• _Request_
Omit every picture and return the rest of the data unaltered.

• _Exercise data_
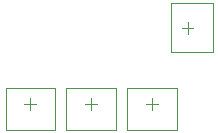
<source format=gbr>
G04*
G04 #@! TF.GenerationSoftware,Altium Limited,Altium Designer,24.6.1 (21)*
G04*
G04 Layer_Color=32768*
%FSLAX25Y25*%
%MOIN*%
G70*
G04*
G04 #@! TF.SameCoordinates,848F02FD-2630-40CC-A56B-9648625414CD*
G04*
G04*
G04 #@! TF.FilePolarity,Positive*
G04*
G01*
G75*
%ADD13C,0.00394*%
%ADD35C,0.00197*%
D13*
X68898Y13878D02*
X72835D01*
X70866Y11909D02*
Y15846D01*
X48599Y13878D02*
X52536D01*
X50568Y11909D02*
Y15846D01*
X28300Y13878D02*
X32237D01*
X30269Y11909D02*
Y15846D01*
X82677Y37402D02*
Y41339D01*
X80709Y39370D02*
X84646D01*
D35*
X62598Y5413D02*
X79134D01*
Y19390D01*
X62598Y5413D02*
Y19390D01*
X79134D01*
X42300Y5413D02*
X58835D01*
Y19390D01*
X42300Y5413D02*
Y19390D01*
X58835D01*
X22001Y5413D02*
X38537D01*
Y19390D01*
X22001Y5413D02*
Y19390D01*
X38537D01*
X91142Y31102D02*
Y47638D01*
X77165D02*
X91142D01*
X77165Y31102D02*
X91142D01*
X77165D02*
Y47638D01*
M02*

</source>
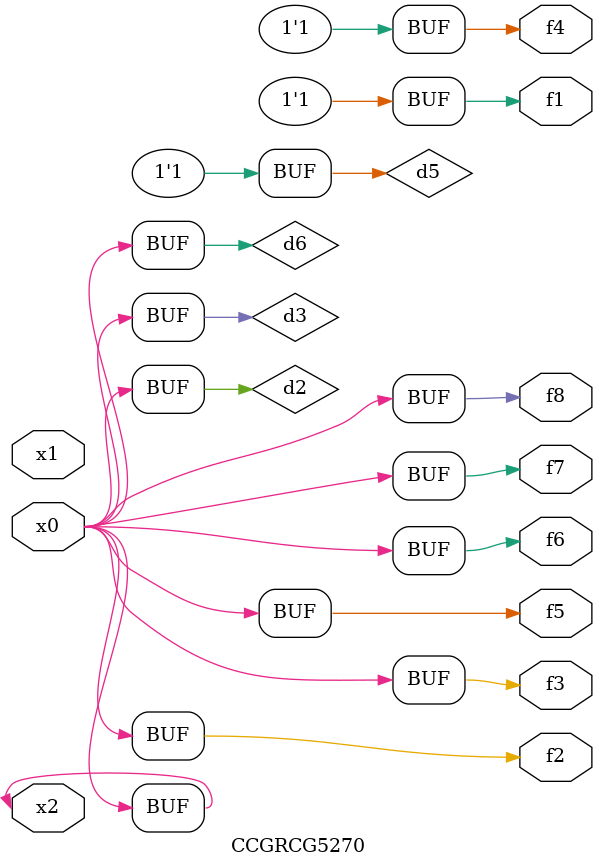
<source format=v>
module CCGRCG5270(
	input x0, x1, x2,
	output f1, f2, f3, f4, f5, f6, f7, f8
);

	wire d1, d2, d3, d4, d5, d6;

	xnor (d1, x2);
	buf (d2, x0, x2);
	and (d3, x0);
	xnor (d4, x1, x2);
	nand (d5, d1, d3);
	buf (d6, d2, d3);
	assign f1 = d5;
	assign f2 = d6;
	assign f3 = d6;
	assign f4 = d5;
	assign f5 = d6;
	assign f6 = d6;
	assign f7 = d6;
	assign f8 = d6;
endmodule

</source>
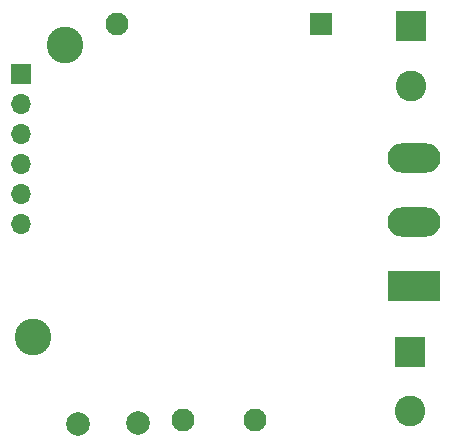
<source format=gts>
G04 #@! TF.GenerationSoftware,KiCad,Pcbnew,5.1.7-a382d34a8~88~ubuntu18.04.1*
G04 #@! TF.CreationDate,2021-11-17T17:12:46+05:30*
G04 #@! TF.ProjectId,BackEnd_HeavyDevice_v5,4261636b-456e-4645-9f48-656176794465,rev?*
G04 #@! TF.SameCoordinates,Original*
G04 #@! TF.FileFunction,Soldermask,Top*
G04 #@! TF.FilePolarity,Negative*
%FSLAX46Y46*%
G04 Gerber Fmt 4.6, Leading zero omitted, Abs format (unit mm)*
G04 Created by KiCad (PCBNEW 5.1.7-a382d34a8~88~ubuntu18.04.1) date 2021-11-17 17:12:46*
%MOMM*%
%LPD*%
G01*
G04 APERTURE LIST*
%ADD10C,3.100000*%
%ADD11R,1.950000X1.950000*%
%ADD12C,1.950000*%
%ADD13R,2.600000X2.600000*%
%ADD14C,2.600000*%
%ADD15R,4.500000X2.500000*%
%ADD16O,4.500000X2.500000*%
%ADD17C,2.000000*%
%ADD18R,1.700000X1.700000*%
%ADD19O,1.700000X1.700000*%
G04 APERTURE END LIST*
D10*
X114554000Y-126187200D03*
X117215920Y-101513640D03*
D11*
X138971000Y-99667000D03*
D12*
X127287000Y-133195000D03*
X121699000Y-99667000D03*
X133383000Y-133195000D03*
D13*
X146576000Y-99860100D03*
D14*
X146576000Y-104940100D03*
D13*
X146497000Y-127460000D03*
D14*
X146497000Y-132460000D03*
D15*
X146827000Y-121917000D03*
D16*
X146827000Y-116467000D03*
X146827000Y-111017000D03*
D17*
X118316000Y-133530000D03*
X123396000Y-133520000D03*
D18*
X113515000Y-103967000D03*
D19*
X113515000Y-106507000D03*
X113515000Y-109047000D03*
X113515000Y-111587000D03*
X113515000Y-114127000D03*
X113515000Y-116667000D03*
M02*

</source>
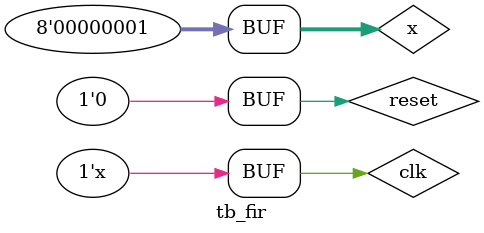
<source format=v>
`timescale 1ns / 1ps
module tb_fir;

	// Inputs
	reg clk;
	reg reset;
	reg [7:0] x;

	// Outputs
	wire [15:0] y;

	// Instantiate the Unit Under Test (UUT)
	fir8t4 uut (
		.clk(clk), 
		.reset(reset), 
		.x(x), 
		.y(y)
	);
	
	initial begin
clk=1'b0;reset=1'b1;
x=8'd1;reset=1'b0;


	end
	always
begin
#2 clk=~clk;
end
      
endmodule


</source>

• _Solution to this problem_
<source format=gbr>
G04*
G04 #@! TF.GenerationSoftware,Altium Limited,Altium Designer,24.6.1 (21)*
G04*
G04 Layer_Color=32768*
%FSLAX25Y25*%
%MOIN*%
G70*
G04*
G04 #@! TF.SameCoordinates,848F02FD-2630-40CC-A56B-9648625414CD*
G04*
G04*
G04 #@! TF.FilePolarity,Positive*
G04*
G01*
G75*
%ADD13C,0.00394*%
%ADD35C,0.00197*%
D13*
X68898Y13878D02*
X72835D01*
X70866Y11909D02*
Y15846D01*
X48599Y13878D02*
X52536D01*
X50568Y11909D02*
Y15846D01*
X28300Y13878D02*
X32237D01*
X30269Y11909D02*
Y15846D01*
X82677Y37402D02*
Y41339D01*
X80709Y39370D02*
X84646D01*
D35*
X62598Y5413D02*
X79134D01*
Y19390D01*
X62598Y5413D02*
Y19390D01*
X79134D01*
X42300Y5413D02*
X58835D01*
Y19390D01*
X42300Y5413D02*
Y19390D01*
X58835D01*
X22001Y5413D02*
X38537D01*
Y19390D01*
X22001Y5413D02*
Y19390D01*
X38537D01*
X91142Y31102D02*
Y47638D01*
X77165D02*
X91142D01*
X77165Y31102D02*
X91142D01*
X77165D02*
Y47638D01*
M02*

</source>
<source format=v>
module CCGRCG5270(
	input x0, x1, x2,
	output f1, f2, f3, f4, f5, f6, f7, f8
);

	wire d1, d2, d3, d4, d5, d6;

	xnor (d1, x2);
	buf (d2, x0, x2);
	and (d3, x0);
	xnor (d4, x1, x2);
	nand (d5, d1, d3);
	buf (d6, d2, d3);
	assign f1 = d5;
	assign f2 = d6;
	assign f3 = d6;
	assign f4 = d5;
	assign f5 = d6;
	assign f6 = d6;
	assign f7 = d6;
	assign f8 = d6;
endmodule

</source>
<source format=gts>
G04 #@! TF.GenerationSoftware,KiCad,Pcbnew,5.1.7-a382d34a8~88~ubuntu18.04.1*
G04 #@! TF.CreationDate,2021-11-17T17:12:46+05:30*
G04 #@! TF.ProjectId,BackEnd_HeavyDevice_v5,4261636b-456e-4645-9f48-656176794465,rev?*
G04 #@! TF.SameCoordinates,Original*
G04 #@! TF.FileFunction,Soldermask,Top*
G04 #@! TF.FilePolarity,Negative*
%FSLAX46Y46*%
G04 Gerber Fmt 4.6, Leading zero omitted, Abs format (unit mm)*
G04 Created by KiCad (PCBNEW 5.1.7-a382d34a8~88~ubuntu18.04.1) date 2021-11-17 17:12:46*
%MOMM*%
%LPD*%
G01*
G04 APERTURE LIST*
%ADD10C,3.100000*%
%ADD11R,1.950000X1.950000*%
%ADD12C,1.950000*%
%ADD13R,2.600000X2.600000*%
%ADD14C,2.600000*%
%ADD15R,4.500000X2.500000*%
%ADD16O,4.500000X2.500000*%
%ADD17C,2.000000*%
%ADD18R,1.700000X1.700000*%
%ADD19O,1.700000X1.700000*%
G04 APERTURE END LIST*
D10*
X114554000Y-126187200D03*
X117215920Y-101513640D03*
D11*
X138971000Y-99667000D03*
D12*
X127287000Y-133195000D03*
X121699000Y-99667000D03*
X133383000Y-133195000D03*
D13*
X146576000Y-99860100D03*
D14*
X146576000Y-104940100D03*
D13*
X146497000Y-127460000D03*
D14*
X146497000Y-132460000D03*
D15*
X146827000Y-121917000D03*
D16*
X146827000Y-116467000D03*
X146827000Y-111017000D03*
D17*
X118316000Y-133530000D03*
X123396000Y-133520000D03*
D18*
X113515000Y-103967000D03*
D19*
X113515000Y-106507000D03*
X113515000Y-109047000D03*
X113515000Y-111587000D03*
X113515000Y-114127000D03*
X113515000Y-116667000D03*
M02*

</source>
<source format=v>
`timescale 1ns / 1ps
module tb_fir;

	// Inputs
	reg clk;
	reg reset;
	reg [7:0] x;

	// Outputs
	wire [15:0] y;

	// Instantiate the Unit Under Test (UUT)
	fir8t4 uut (
		.clk(clk), 
		.reset(reset), 
		.x(x), 
		.y(y)
	);
	
	initial begin
clk=1'b0;reset=1'b1;
x=8'd1;reset=1'b0;


	end
	always
begin
#2 clk=~clk;
end
      
endmodule


</source>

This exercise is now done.